創価・杉江、日大三・宇山 白熱の投手戦!鎌田の決勝二塁打で日大三が勝つ

 準々決勝に順当に勝ち上がった日大三創価の一戦は、日大三の左腕・宇山 翼創価の2年生エース・杉江 敏希の白熱の投手戦になった。

 日大三の宇山は、今年の東京を代表する好投手。「低めの見極めなど、対策はしていましたが、宇山君が丁寧なピッチングをして打ち崩せませんでした」と、創価の片桐哲郎監督は語る。実際宇山の投球は全く危なげなく、5回を終わって打たれた安打は1番・佐藤翔の1本だけだった。

 対する創価の杉江について日大三の小倉全由監督は、「真っ直ぐは来るし、スライダーも良かったですね」と評価した。

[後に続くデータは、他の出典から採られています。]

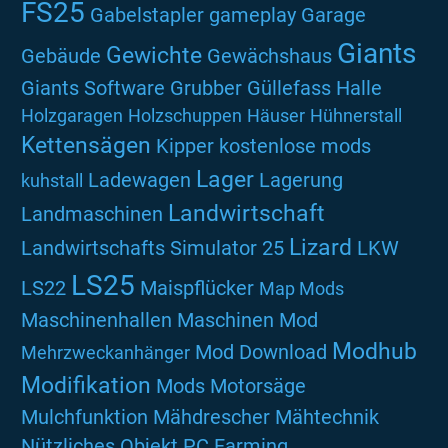
FS25
Gabelstapler
gameplay
Garage
Giants
Gewichte
Gebäude
Gewächshaus
Giants Software
Grubber
Güllefass
Halle
Holzgaragen
Holzschuppen
Häuser
Hühnerstall
Kettensägen
Kipper
kostenlose mods
Lager
Ladewagen
Lagerung
kuhstall
Landwirtschaft
Landmaschinen
Lizard
Landwirtschafts Simulator 25
LKW
LS25
LS22
Maispflücker
Map Mods
Maschinenhallen
Maschinen Mod
Modhub
Mod Download
Mehrzweckanhänger
Modifikation
Mods
Motorsäge
Mulchfunktion
Mähdrescher
Mähtechnik
Nützliches
Objekt
PC Farming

1回裏こそ、この大会当たっている3番・富塚 隼介、4番・井坪 朝陽に連打されたが、ここを抑えると、投球のテンポが良くなり、日大三に付け入るスキを与えない。

 一方の宇山も、遊撃手の鎌田 慎也らの好守にも支えられ、投球が安定する。宇山は突然制球を乱す傾向があり、6回表も先頭打者にボール3つが先行した時は、悪い癖が出始めたかと思ったが、そこからストライクを重ね遊ゴロに打ち取った。「スリーボール、ツーボールになった時は、呼吸を整えました」と宇山は言う。

 0対0の均衡が破れたのは7回裏だった。この回先頭の5番・山岡 航大が内野安打で出塁し、6番・川島 柾之が送る。ここを勝負どころとみた日大三は、山岡に代走・寒川 忠を送る。ここで7番打者ながら勝負強い鎌田 慎也がセンターオーバーの二塁打を放ち、代走・寒川が還り、日大三が1点を先制した。「外を狙った球が、高さは合っていましたが、中に入ってしまいました」と杉江は言う。

 得点が入ると試合が動き出す。8回表創価は、一死後、好投の杉江に代打・甲斐 桜輔を送り、甲斐は内野安打で出塁する。9番・陶山 光が送り、二死二塁となったところで、この日2安打と当たっている1番の佐藤 翔は申告敬遠で一、二塁とした。しかし2番・竹内 大優は二飛に終わり得点できない。

 ピンチを切り抜けた日大三は、杉江に代打を送ったため、2番手として登板した高橋 陽一から、当たっている3番・富塚の二塁打などで2点を追加し勝負を決定付けた。